Ciò pose le basi per l’ingresso dei paesi baltici nel “Partenariato per la pace” e quindi nel “Piano d’azione per l’adesione”.
Dopo l’11 settembre 2001 e la guerra in Afghanistan, i paesi baltici erano ansiosi di partecipare all’ISAF. Al vertice della NATO di Praga nel 2002, i 19 membri NATO accettarono l’adesione dei paesi baltici alla missione.
In qualche modo, gli Stati baltici perseguirono la stessa strategia della Turchia negli anni ’50: intraprendere azioni costose per dimostrare la volontà di essere un buon alleato della NATO (cosa che
Marina Henke descrive nel suo libro Costructing Allied Cooperation.
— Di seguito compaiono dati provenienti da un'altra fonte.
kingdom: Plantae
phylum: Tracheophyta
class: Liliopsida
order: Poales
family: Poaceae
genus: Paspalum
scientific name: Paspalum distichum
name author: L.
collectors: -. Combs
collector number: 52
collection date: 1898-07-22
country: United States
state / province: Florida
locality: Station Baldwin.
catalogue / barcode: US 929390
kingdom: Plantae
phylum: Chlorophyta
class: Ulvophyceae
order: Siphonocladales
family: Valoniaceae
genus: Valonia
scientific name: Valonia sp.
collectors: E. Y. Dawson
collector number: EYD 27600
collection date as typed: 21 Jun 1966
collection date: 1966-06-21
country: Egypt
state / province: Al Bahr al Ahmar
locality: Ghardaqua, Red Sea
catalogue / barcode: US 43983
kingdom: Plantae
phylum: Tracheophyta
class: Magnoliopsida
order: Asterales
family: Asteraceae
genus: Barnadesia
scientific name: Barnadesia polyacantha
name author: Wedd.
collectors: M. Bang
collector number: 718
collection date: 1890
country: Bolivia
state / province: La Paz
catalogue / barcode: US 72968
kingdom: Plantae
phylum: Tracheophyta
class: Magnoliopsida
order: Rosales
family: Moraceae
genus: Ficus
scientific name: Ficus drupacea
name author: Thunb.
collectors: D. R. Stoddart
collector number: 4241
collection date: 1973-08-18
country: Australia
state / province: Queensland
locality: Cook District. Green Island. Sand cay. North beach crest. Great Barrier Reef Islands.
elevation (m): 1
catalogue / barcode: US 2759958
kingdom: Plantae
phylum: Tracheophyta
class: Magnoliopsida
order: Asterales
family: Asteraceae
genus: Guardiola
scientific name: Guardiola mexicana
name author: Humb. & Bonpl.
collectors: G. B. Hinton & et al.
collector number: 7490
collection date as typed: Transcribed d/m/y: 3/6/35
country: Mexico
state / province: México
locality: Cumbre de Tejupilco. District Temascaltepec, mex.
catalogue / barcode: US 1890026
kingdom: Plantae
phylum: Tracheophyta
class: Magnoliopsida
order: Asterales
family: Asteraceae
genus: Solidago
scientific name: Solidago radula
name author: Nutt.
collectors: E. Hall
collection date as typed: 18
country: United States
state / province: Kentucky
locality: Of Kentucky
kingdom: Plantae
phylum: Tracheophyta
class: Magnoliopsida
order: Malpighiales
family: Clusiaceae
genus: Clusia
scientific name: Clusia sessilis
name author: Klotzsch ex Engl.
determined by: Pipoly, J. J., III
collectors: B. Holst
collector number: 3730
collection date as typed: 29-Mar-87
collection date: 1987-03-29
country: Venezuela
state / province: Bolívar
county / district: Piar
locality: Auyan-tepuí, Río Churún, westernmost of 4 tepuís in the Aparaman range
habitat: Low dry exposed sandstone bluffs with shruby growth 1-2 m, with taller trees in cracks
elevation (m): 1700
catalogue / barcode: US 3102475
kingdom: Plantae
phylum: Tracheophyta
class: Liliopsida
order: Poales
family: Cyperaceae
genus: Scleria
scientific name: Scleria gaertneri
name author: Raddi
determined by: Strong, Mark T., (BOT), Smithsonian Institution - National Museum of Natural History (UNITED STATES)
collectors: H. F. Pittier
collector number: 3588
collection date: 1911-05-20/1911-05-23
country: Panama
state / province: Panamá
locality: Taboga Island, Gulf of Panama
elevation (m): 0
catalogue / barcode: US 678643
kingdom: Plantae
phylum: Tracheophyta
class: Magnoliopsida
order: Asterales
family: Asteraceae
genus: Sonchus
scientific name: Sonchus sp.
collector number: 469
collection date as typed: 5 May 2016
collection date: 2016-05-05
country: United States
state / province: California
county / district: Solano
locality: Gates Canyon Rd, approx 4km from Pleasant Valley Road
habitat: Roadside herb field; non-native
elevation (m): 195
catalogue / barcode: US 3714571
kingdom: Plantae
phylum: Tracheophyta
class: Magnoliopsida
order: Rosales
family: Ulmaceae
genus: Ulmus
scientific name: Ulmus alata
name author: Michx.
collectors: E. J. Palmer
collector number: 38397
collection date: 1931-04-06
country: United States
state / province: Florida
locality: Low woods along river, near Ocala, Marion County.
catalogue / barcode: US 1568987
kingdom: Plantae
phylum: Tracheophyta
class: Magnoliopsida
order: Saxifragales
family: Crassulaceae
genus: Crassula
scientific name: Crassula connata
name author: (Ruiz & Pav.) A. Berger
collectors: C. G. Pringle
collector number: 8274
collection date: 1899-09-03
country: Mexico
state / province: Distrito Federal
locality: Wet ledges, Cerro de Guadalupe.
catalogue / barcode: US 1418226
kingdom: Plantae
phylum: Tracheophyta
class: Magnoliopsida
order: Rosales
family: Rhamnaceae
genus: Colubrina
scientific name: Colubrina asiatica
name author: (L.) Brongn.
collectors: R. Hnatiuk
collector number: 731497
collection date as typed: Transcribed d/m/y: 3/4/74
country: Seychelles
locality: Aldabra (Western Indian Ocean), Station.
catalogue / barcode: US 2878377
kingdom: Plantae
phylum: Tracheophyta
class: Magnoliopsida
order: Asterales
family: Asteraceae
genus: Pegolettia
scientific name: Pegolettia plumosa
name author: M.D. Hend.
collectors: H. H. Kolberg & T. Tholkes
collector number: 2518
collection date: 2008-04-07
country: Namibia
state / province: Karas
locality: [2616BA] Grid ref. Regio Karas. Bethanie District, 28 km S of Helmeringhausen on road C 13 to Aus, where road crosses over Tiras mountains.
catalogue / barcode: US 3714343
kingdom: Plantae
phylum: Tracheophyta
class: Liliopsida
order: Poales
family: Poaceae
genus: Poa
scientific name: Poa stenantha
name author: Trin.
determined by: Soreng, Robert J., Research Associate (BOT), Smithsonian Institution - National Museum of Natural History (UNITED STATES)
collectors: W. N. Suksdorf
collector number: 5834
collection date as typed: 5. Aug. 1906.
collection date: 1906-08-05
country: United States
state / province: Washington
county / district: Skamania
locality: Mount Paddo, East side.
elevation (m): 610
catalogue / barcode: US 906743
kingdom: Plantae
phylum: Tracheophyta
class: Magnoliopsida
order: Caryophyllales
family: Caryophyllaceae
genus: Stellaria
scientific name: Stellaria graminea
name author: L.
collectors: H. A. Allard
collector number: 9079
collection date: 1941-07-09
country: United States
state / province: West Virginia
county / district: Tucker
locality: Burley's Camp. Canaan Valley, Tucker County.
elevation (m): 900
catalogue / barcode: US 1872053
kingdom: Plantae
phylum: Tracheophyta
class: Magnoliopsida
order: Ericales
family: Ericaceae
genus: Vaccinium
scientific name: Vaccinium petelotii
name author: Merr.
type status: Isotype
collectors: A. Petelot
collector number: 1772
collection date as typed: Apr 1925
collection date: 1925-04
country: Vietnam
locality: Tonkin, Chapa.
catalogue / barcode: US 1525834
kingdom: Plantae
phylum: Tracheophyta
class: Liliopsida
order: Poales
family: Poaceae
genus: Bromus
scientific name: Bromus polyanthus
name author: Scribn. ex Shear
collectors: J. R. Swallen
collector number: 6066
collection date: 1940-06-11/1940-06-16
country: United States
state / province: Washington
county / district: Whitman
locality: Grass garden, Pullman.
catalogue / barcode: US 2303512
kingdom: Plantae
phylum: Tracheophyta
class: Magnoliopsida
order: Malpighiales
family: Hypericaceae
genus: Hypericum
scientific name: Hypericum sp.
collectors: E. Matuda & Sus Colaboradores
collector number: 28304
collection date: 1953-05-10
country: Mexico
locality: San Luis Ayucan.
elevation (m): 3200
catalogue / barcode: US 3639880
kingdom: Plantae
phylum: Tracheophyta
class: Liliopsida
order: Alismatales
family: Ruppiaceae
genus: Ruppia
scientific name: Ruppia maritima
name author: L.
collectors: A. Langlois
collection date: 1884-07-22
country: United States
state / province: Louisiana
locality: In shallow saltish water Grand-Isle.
Ciò ha spinto gli Stati Uniti a non preoccuparsi più delle reazioni russe all’adesione dei baltici alla NATO.
In effetti, i funzionari statunitensi avevano cambiato idea sulla questione alla fine degli anni ’90. Come ha osservato il vice segretario di stato degli Stati Uniti Strobe Talbott durante un discorso del 1997 a Stanford: “Senza mezzi termini, i russi devono superare la nevralgia su questo argomento”.
Quindi è così che sono “entrati” i Baltici. Come Andris Banca ha scritto per WarOnTheRocks nel 2019: “I paesi baltici si sono giocati loro la mano con maestria”. Un aiuto dalla Danimarca, alcune circostanze fortunate e molte iniziative di politica estera hanno permesso agli Stati baltici di essere le prime (e con molta probabilità le ultime) ex repubbliche sovietiche ad entrare nella NATO.